Although they may have zero length, the words are simple —the letter are all lowercase and are taken from the usual twenty-six letter English alphabet (abcdefghijklmnopqrstuvwxyz). The longest word is pneumonoultramicroscopicsilicovolcanoconiosis.

Output
The output should consist of the case number and the anagrammatic distance, formatted as shown.

Sample Input

4
crocus
succor
dares
seared
empty

smell
lemon

Sample Output

Case #1: 0
Case #2: 1
Case #3: 5
Case #4: 4

import math
p = []
for i in range(0,26):
        p.append(0)
j = 0
s1 = raw_input("Enter the first string : ")
s2 = raw_input("Enter the second string : ")
for i in range(0,len(s1)):
        t=ord(s1[i])-ord('a')
        p[t] = p[t] + 1

for i in range(0,len(s2)):
        t=ord(s2[i])-ord('a')
        p[t] = p[t] - 1

cnt=0
for i in range(0,26):
        cnt =cnt + math.fabs(p[i])
print "The anagrammatic distance between the two given words are :",cnt

OUTPUT:

labuser@ubuntu:~$ python anagdist.py
Enter the first string : dares
Enter the second string : seared
The anagrammatic distance between the two given words are : 1.0
labuser@ubuntu:~$
labuser@ubuntu:~$
labuser@ubuntu:~$ python anagdist.py
Enter the first string : empty
Enter the second string :
The anagrammatic distance between the two given words are : 5.0
labuser@ubuntu:~$
labuser@ubuntu:~$
labuser@ubuntu:~$ python anagdist.py
Enter the first string : crocus
Enter the second string : succor
The anagrammatic distance between the two given words are : 0.0
labuser@ubuntu:~$
labuser@ubuntu:~$
labuser@ubuntu:~$ python anagdist.py
Enter the first string : smell
Enter the second string : lemon
The anagrammatic distance between the two given words are : 4.0
labuser@ubuntu:~$

I chose to write the program this way rather than the prescribed input

One response to “Find the minimum number of letters which must be removed from two words so that the remaining portions of the two words become anagram

  1. bartender February 13, 2013 at 10:53 am

    ” I chose to write the program this way rather than the prescribed input “.
    ———————————————————————————————————–
    The way you have coded this problem makes it easier to understand.Nice work.

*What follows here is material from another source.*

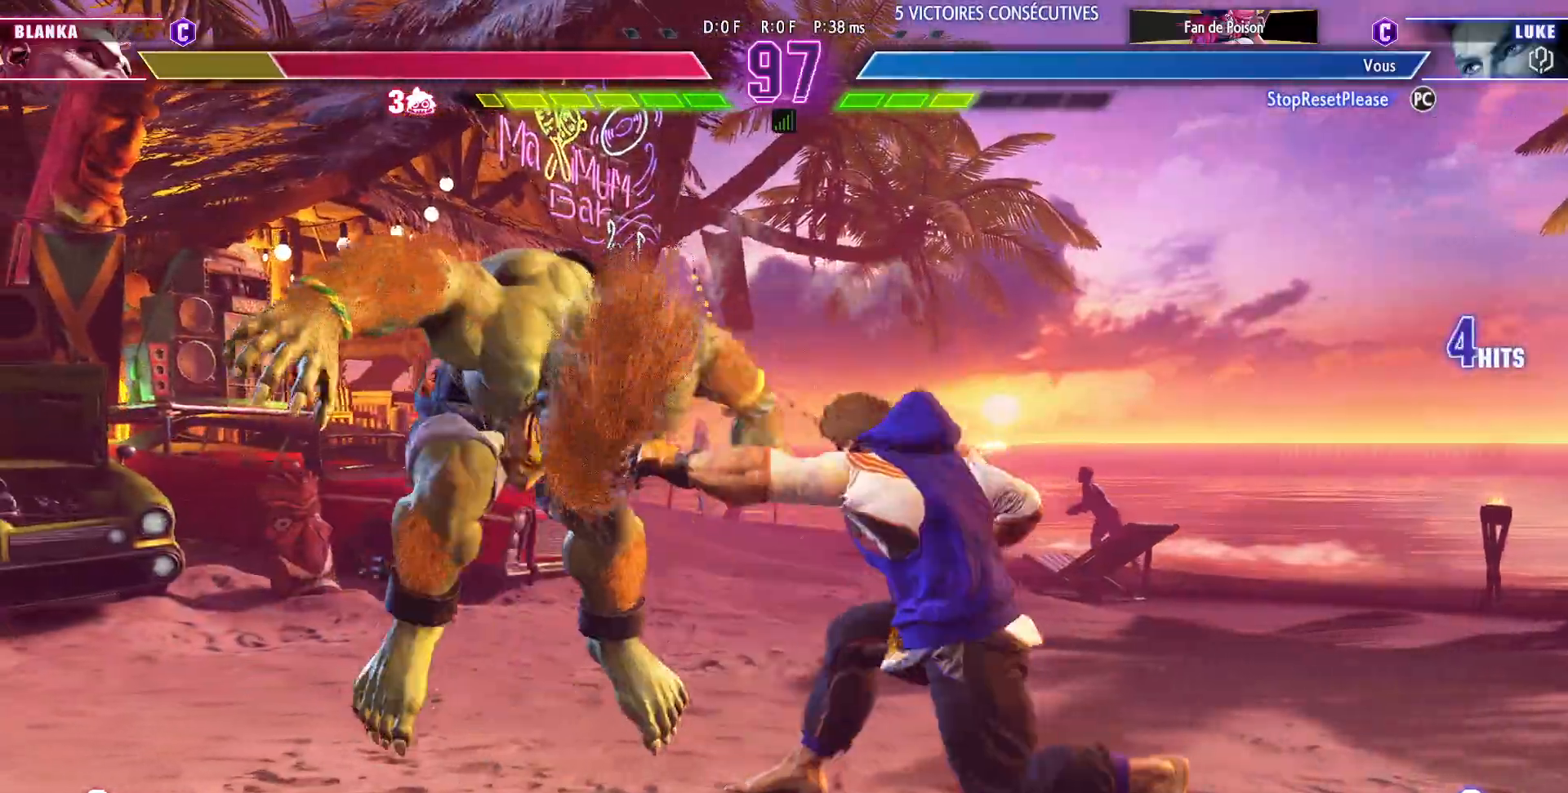
{"buttons": [], "left_stick": "center", "events": [[100, "TRIANGLE", "up"]]}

    Two strings when transformed by minimum anagrammatic distance to an anagram can result in different length anagrams by different methods.

    example: sleep and leap —-> remove s,e and add a to ‘sleep’ to make it as ‘leap’. This way both strings will have length 4 ( length of string ‘leap’) and anagrammatic distance is 3 as we did 3 operations. (removing s,e and adding a = 2+1 i.e. 3 operations.)

    Another way would be to remove s,e, from ‘sleep’ (2 operations) and removing a from ‘leap’ (1 operation). This way both the strings will be transformed to ‘lep’ with length 3 (length of string ‘lep’)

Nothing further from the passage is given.